I'm trying to simulate the 13C NMR spectrum of cyclopentane-1,3-dione (PubChem CID: 77466; CAS 3859-41-4; ChemSpider ID: 69875; SDBS No: 15258; SMILES: C1CC(=O)CC1=O
). There are three equivalence classes of carbons: The two directly attached to the oxygens (≈197 ppm, call this class 1), the one carbon between those two (≈105 ppm, call this class 2) and the "other two" (≈31.3 ppm, class 3).
I've been using Gaussian 16 via the guidance provided by Dean Tantillo's group at UC Davis, the chemical shift repository (CHESHIRE) in particular first performing molecular structure optimization at some level (e.g. B3LYP/6-31+G(d,p)) and then calculating shieldings (at mPW1PW91/6-311+G(2d,p) with solvent corrections, scrf=(solvent=chloroform, smd)

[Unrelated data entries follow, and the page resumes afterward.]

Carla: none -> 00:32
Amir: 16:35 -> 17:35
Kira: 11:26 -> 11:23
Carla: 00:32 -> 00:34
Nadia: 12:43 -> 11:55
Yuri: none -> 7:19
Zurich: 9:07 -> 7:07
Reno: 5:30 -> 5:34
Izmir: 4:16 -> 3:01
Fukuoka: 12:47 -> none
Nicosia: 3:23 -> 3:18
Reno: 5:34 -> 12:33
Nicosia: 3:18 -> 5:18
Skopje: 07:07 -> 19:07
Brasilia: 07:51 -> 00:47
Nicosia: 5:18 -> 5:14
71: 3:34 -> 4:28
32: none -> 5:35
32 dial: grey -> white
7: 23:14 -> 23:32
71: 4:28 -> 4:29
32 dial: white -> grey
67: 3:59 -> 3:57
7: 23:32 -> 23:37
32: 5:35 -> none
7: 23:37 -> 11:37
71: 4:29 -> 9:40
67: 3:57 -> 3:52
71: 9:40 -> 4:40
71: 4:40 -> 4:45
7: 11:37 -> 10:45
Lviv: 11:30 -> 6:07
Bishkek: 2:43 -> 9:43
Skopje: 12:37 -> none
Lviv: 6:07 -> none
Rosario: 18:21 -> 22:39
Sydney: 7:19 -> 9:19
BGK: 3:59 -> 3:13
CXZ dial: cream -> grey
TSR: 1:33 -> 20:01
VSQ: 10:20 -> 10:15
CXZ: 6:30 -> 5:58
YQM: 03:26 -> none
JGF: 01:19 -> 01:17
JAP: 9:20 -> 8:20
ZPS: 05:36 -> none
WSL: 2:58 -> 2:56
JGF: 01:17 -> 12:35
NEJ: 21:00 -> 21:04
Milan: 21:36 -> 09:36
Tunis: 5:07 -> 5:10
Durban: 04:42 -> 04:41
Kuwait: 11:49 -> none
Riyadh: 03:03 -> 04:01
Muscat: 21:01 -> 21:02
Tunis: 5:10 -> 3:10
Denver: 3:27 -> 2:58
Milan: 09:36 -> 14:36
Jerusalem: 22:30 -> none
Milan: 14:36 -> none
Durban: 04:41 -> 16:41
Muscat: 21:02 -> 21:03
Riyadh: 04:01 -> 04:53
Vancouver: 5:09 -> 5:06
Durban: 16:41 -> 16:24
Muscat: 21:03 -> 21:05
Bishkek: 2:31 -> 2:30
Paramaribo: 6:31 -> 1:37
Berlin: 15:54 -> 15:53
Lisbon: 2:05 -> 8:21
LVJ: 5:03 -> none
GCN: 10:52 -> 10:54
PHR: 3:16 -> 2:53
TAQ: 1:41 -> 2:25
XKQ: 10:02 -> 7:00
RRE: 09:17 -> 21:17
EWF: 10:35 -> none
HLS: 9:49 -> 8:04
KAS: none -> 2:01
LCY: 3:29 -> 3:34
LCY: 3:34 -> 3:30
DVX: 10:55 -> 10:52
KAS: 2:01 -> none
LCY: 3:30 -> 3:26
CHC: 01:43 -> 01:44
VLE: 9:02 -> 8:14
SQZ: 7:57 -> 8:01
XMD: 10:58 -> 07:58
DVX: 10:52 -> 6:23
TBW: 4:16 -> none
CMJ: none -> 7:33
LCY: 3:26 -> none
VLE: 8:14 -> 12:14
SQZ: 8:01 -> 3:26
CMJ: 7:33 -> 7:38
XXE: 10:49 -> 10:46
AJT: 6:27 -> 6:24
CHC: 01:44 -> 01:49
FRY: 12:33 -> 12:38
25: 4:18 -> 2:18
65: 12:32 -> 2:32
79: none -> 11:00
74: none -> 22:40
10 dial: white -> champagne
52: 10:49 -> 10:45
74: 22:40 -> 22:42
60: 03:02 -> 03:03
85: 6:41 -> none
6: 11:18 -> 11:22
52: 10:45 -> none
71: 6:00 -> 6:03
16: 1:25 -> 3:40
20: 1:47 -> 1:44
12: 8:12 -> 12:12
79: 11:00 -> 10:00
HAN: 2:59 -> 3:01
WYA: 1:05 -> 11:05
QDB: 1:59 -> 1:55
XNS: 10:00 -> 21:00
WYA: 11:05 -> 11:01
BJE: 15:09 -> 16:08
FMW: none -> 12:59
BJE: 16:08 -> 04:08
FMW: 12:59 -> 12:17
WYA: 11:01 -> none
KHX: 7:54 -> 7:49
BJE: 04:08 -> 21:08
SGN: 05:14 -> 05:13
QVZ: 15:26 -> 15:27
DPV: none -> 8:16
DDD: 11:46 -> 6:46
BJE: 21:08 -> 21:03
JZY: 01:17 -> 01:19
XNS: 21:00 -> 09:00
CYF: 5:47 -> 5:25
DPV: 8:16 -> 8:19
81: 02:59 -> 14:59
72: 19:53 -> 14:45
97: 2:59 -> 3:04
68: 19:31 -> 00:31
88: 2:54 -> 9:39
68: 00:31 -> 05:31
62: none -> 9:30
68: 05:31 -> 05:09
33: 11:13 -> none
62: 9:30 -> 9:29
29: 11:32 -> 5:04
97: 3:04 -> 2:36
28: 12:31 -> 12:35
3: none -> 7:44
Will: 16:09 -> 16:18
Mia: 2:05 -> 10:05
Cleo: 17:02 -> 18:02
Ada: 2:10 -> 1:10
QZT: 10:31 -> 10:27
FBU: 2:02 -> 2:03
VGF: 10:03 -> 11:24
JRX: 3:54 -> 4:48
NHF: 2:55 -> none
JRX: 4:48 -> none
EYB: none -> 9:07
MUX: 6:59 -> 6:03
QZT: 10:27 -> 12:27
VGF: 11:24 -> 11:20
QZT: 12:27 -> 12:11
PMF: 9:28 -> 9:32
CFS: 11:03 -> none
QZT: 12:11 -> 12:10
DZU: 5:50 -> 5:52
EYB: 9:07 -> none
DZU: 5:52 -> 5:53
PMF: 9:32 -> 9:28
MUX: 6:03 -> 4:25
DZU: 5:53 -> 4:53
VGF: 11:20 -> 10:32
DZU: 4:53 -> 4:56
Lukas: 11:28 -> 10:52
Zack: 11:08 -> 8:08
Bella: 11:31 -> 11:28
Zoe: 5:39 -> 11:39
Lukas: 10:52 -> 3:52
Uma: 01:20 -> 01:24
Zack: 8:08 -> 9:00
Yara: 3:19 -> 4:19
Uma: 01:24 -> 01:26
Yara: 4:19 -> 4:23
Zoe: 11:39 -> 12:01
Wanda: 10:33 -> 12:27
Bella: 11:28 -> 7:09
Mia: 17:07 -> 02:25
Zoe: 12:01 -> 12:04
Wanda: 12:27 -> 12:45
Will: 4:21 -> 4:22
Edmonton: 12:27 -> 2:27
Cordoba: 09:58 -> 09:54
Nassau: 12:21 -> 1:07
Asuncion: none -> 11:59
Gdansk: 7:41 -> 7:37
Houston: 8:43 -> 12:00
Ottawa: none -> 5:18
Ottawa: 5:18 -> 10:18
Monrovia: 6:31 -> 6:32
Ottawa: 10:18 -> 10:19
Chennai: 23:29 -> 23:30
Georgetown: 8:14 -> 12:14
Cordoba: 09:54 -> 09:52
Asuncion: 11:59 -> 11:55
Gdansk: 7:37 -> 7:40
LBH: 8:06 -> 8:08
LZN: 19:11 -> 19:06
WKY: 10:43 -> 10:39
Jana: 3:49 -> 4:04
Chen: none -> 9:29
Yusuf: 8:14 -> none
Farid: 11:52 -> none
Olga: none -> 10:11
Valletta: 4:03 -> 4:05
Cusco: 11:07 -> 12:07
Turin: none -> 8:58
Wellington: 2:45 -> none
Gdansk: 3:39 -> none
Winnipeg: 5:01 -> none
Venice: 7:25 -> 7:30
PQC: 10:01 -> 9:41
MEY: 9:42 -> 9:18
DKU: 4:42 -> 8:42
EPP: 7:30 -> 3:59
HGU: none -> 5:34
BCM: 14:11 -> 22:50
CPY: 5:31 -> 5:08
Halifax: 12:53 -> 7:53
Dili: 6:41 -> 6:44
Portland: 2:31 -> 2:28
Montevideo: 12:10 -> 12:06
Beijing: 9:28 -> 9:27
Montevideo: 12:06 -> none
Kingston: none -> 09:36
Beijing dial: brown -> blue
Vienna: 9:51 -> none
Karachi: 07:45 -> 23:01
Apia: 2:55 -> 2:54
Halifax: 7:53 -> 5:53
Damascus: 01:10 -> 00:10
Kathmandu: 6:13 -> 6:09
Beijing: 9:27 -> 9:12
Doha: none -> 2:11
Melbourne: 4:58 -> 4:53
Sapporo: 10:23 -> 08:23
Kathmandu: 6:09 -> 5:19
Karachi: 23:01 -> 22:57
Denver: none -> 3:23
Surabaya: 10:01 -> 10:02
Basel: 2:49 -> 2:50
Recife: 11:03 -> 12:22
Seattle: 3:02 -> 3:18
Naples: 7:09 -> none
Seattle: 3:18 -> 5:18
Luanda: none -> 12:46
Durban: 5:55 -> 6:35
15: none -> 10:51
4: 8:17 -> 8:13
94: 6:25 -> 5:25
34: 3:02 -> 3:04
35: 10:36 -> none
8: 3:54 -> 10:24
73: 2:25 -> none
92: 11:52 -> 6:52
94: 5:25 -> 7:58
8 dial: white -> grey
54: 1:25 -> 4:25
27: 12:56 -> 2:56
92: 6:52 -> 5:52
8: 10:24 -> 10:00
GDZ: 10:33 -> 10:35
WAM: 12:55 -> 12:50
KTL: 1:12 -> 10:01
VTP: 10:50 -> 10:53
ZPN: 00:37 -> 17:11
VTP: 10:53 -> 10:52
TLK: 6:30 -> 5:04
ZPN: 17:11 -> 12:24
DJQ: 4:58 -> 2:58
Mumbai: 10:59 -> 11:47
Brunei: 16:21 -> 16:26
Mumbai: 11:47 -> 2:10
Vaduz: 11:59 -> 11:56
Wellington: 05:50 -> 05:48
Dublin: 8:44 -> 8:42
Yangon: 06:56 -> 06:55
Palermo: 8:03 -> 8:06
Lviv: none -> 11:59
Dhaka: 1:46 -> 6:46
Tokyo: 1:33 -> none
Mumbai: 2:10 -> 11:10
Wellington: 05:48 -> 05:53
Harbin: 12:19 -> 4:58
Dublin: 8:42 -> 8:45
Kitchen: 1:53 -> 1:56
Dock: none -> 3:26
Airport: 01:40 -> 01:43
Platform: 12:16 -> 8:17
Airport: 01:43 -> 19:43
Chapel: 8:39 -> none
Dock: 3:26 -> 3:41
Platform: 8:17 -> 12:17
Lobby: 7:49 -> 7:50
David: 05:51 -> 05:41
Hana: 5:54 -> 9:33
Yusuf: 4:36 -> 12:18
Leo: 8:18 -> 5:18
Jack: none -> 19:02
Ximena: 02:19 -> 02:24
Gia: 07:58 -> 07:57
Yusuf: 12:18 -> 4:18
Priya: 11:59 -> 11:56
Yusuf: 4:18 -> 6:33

). But I keep getting shielding values that are radically off.
In particular, regardless of the settings I arrive at isotropic shielding values for classes 1, 2, 3, of ≈-34, ≈136, ≈144. Now of course observed chemical shifts and shieldings are often related by a linear scaling, per the Tantillo group's work (and others), which means that it's very odd that classes 2 & 3 here (the non-Oxygen-attached carbons) have nearly identical shielding values.
I am new to chemistry and DFT methods, so I worry I might be something wrong, but it might also be the case that this is just a "hard" molecule for DFT methods to get right. I wanted to know:
Are there any higher levels of theory that I should try / better methods for shielding calculation that would be worth assessing?
Is there any way of analyzing the output from Gaussian16 to get a hint that things might be going awry?
Is there something that just makes this a "hard" molecule to calculate? I get the impression that the contributions in liquid state from various rotamers, etc. is relatively minor as it seems quite rigid (although I have not quantified this).